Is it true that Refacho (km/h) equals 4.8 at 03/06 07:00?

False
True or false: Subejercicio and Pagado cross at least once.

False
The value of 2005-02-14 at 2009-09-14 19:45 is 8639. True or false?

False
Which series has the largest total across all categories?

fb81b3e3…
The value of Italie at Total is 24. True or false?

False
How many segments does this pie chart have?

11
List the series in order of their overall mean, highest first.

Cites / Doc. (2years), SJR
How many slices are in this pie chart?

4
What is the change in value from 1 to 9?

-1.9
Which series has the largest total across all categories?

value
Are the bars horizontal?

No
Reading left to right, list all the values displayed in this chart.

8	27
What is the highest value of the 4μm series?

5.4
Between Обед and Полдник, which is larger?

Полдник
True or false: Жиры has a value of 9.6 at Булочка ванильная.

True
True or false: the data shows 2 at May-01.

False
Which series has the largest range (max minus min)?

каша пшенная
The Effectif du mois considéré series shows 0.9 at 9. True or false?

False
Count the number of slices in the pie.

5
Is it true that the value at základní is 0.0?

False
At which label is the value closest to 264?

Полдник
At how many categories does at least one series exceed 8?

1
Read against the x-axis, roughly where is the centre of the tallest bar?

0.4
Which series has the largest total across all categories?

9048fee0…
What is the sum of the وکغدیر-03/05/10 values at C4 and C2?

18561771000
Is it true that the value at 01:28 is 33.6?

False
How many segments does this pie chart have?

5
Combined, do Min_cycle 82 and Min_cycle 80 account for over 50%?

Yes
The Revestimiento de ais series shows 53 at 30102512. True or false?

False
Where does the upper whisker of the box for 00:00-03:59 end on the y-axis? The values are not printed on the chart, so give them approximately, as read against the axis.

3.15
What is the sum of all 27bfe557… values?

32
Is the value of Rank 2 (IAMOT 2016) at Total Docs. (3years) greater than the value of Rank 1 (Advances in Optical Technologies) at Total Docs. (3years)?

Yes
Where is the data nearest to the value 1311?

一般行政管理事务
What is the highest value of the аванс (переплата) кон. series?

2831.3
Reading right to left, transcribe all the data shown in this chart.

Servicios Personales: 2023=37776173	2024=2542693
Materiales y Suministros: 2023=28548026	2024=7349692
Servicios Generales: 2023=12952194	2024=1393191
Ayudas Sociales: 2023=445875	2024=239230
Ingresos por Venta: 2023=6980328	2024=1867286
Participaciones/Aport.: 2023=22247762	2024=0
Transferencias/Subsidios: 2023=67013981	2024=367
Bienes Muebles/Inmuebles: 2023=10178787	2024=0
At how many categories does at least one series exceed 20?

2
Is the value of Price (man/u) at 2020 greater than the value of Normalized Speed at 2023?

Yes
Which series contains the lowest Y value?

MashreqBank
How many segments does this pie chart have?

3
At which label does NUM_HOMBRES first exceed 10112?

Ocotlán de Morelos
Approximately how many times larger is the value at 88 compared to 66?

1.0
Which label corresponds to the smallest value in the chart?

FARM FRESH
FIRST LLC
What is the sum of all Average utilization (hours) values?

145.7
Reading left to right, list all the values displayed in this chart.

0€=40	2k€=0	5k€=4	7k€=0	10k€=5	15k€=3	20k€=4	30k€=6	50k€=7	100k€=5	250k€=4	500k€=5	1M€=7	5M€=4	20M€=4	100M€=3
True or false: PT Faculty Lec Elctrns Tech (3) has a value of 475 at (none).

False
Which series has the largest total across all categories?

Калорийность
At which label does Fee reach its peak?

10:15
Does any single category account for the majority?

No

────────────────

THE PROBLEM: Render all of the rows above as a numbered list, leaving out the blank lines.

ANSWER TO THE PROBLEM:
1. Is it true that Refacho (km/h) equals 4.8 at 03/06 07:00?
2. False
3. True or false: Subejercicio and Pagado cross at least once.
4. False
5. The value of 2005-02-14 at 2009-09-14 19:45 is 8639. True or false?
6. False
7. Which series has the largest total across all categories?
8. fb81b3e3…
9. The value of Italie at Total is 24. True or false?
10. False
11. How many segments does this pie chart have?
12. 11
13. List the series in order of their overall mean, highest first.
14. Cites / Doc. (2years), SJR
15. How many slices are in this pie chart?
16. 4
17. What is the change in value from 1 to 9?
18. -1.9
19. Which series has the largest total across all categories?
20. value
21. Are the bars horizontal?
22. No
23. Reading left to right, list all the values displayed in this chart.
24. 8	27
25. What is the highest value of the 4μm series?
26. 5.4
27. Between Обед and Полдник, which is larger?
28. Полдник
29. True or false: Жиры has a value of 9.6 at Булочка ванильная.
30. True
31. True or false: the data shows 2 at May-01.
32. False
33. Which series has the largest range (max minus min)?
34. каша пшенная
35. The Effectif du mois considéré series shows 0.9 at 9. True or false?
36. False
37. Count the number of slices in the pie.
38. 5
39. Is it true that the value at základní is 0.0?
40. False
41. At which label is the value closest to 264?
42. Полдник
43. At how many categories does at least one series exceed 8?
44. 1
45. Read against the x-axis, roughly where is the centre of the tallest bar?
46. 0.4
47. Which series has the largest total across all categories?
48. 9048fee0…
49. What is the sum of the وکغدیر-03/05/10 values at C4 and C2?
50. 18561771000
51. Is it true that the value at 01:28 is 33.6?
52. False
53. How many segments does this pie chart have?
54. 5
55. Combined, do Min_cycle 82 and Min_cycle 80 account for over 50%?
56. Yes
57. The Revestimiento de ais series shows 53 at 30102512. True or false?
58. False
59. Where does the upper whisker of the box for 00:00-03:59 end on the y-axis? The values are not printed on the chart, so give them approximately, as read against the axis.
60. 3.15
61. What is the sum of all 27bfe557… values?
62. 32
63. Is the value of Rank 2 (IAMOT 2016) at Total Docs. (3years) greater than the value of Rank 1 (Advances in Optical Technologies) at Total Docs. (3years)?
64. Yes
65. Where is the data nearest to the value 1311?
66. 一般行政管理事务
67. What is the highest value of the аванс (переплата) кон. series?
68. 2831.3
69. Reading right to left, transcribe all the data shown in this chart.
70. Servicios Personales: 2023=37776173	2024=2542693
71. Materiales y Suministros: 2023=28548026	2024=7349692
72. Servicios Generales: 2023=12952194	2024=1393191
73. Ayudas Sociales: 2023=445875	2024=239230
74. Ingresos por Venta: 2023=6980328	2024=1867286
75. Participaciones/Aport.: 2023=22247762	2024=0
76. Transferencias/Subsidios: 2023=67013981	2024=367
77. Bienes Muebles/Inmuebles: 2023=10178787	2024=0
78. At how many categories does at least one series exceed 20?
79. 2
80. Is the value of Price (man/u) at 2020 greater than the value of Normalized Speed at 2023?
81. Yes
82. Which series contains the lowest Y value?
83. MashreqBank
84. How many segments does this pie chart have?
85. 3
86. At which label does NUM_HOMBRES first exceed 10112?
87. Ocotlán de Morelos
88. Approximately how many times larger is the value at 88 compared to 66?
89. 1.0
90. Which label corresponds to the smallest value in the chart?
91. FARM FRESH
92. FIRST LLC
93. What is the sum of all Average utilization (hours) values?
94. 145.7
95. Reading left to right, list all the values displayed in this chart.
96. 0€=40	2k€=0	5k€=4	7k€=0	10k€=5	15k€=3	20k€=4	30k€=6	50k€=7	100k€=5	250k€=4	500k€=5	1M€=7	5M€=4	20M€=4	100M€=3
97. True or false: PT Faculty Lec Elctrns Tech (3) has a value of 475 at (none).
98. False
99. Which series has the largest total across all categories?
100. Калорийность
101. At which label does Fee reach its peak?
102. 10:15
103. Does any single category account for the majority?
104. No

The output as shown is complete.